[What to work on] Reproduce all of the material below line for line, with no changes.

[Stored entries]
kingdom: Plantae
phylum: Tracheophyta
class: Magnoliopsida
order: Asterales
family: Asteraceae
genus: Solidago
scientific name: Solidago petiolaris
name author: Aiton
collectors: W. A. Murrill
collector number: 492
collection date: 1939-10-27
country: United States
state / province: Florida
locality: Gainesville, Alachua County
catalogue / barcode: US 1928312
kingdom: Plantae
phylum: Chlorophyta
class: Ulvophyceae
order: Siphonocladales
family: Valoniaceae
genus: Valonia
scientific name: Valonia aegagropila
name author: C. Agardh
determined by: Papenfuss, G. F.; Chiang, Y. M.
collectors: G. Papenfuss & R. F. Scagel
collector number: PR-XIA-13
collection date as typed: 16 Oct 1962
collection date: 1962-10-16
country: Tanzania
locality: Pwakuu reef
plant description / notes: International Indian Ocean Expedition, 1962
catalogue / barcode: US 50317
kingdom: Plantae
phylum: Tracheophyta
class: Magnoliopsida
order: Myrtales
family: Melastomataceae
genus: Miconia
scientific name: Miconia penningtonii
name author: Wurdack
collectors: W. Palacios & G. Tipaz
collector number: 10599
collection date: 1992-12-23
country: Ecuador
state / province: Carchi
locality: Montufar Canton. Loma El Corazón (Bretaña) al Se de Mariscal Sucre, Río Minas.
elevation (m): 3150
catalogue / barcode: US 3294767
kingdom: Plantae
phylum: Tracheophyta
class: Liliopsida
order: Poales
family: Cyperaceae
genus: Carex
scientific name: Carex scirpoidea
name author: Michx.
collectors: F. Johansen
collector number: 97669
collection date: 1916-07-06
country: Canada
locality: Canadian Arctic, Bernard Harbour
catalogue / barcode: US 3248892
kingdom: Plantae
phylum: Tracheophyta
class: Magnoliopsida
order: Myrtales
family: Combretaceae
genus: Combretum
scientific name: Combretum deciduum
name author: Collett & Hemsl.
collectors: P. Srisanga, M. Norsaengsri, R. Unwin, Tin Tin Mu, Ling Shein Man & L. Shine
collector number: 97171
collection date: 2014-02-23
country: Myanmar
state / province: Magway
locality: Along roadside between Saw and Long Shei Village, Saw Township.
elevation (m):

[Finished task]
kingdom: Plantae
phylum: Tracheophyta
class: Magnoliopsida
order: Asterales
family: Asteraceae
genus: Solidago
scientific name: Solidago petiolaris
name author: Aiton
collectors: W. A. Murrill
collector number: 492
collection date: 1939-10-27
country: United States
state / province: Florida
locality: Gainesville, Alachua County
catalogue / barcode: US 1928312
kingdom: Plantae
phylum: Chlorophyta
class: Ulvophyceae
order: Siphonocladales
family: Valoniaceae
genus: Valonia
scientific name: Valonia aegagropila
name author: C. Agardh
determined by: Papenfuss, G. F.; Chiang, Y. M.
collectors: G. Papenfuss & R. F. Scagel
collector number: PR-XIA-13
collection date as typed: 16 Oct 1962
collection date: 1962-10-16
country: Tanzania
locality: Pwakuu reef
plant description / notes: International Indian Ocean Expedition, 1962
catalogue / barcode: US 50317
kingdom: Plantae
phylum: Tracheophyta
class: Magnoliopsida
order: Myrtales
family: Melastomataceae
genus: Miconia
scientific name: Miconia penningtonii
name author: Wurdack
collectors: W. Palacios & G. Tipaz
collector number: 10599
collection date: 1992-12-23
country: Ecuador
state / province: Carchi
locality: Montufar Canton. Loma El Corazón (Bretaña) al Se de Mariscal Sucre, Río Minas.
elevation (m): 3150
catalogue / barcode: US 3294767
kingdom: Plantae
phylum: Tracheophyta
class: Liliopsida
order: Poales
family: Cyperaceae
genus: Carex
scientific name: Carex scirpoidea
name author: Michx.
collectors: F. Johansen
collector number: 97669
collection date: 1916-07-06
country: Canada
locality: Canadian Arctic, Bernard Harbour
catalogue / barcode: US 3248892
kingdom: Plantae
phylum: Tracheophyta
class: Magnoliopsida
order: Myrtales
family: Combretaceae
genus: Combretum
scientific name: Combretum deciduum
name author: Collett & Hemsl.
collectors: P. Srisanga, M. Norsaengsri, R. Unwin, Tin Tin Mu, Ling Shein Man & L. Shine
collector number: 97171
collection date: 2014-02-23
country: Myanmar
state / province: Magway
locality: Along roadside between Saw and Long Shei Village, Saw Township.
elevation (m):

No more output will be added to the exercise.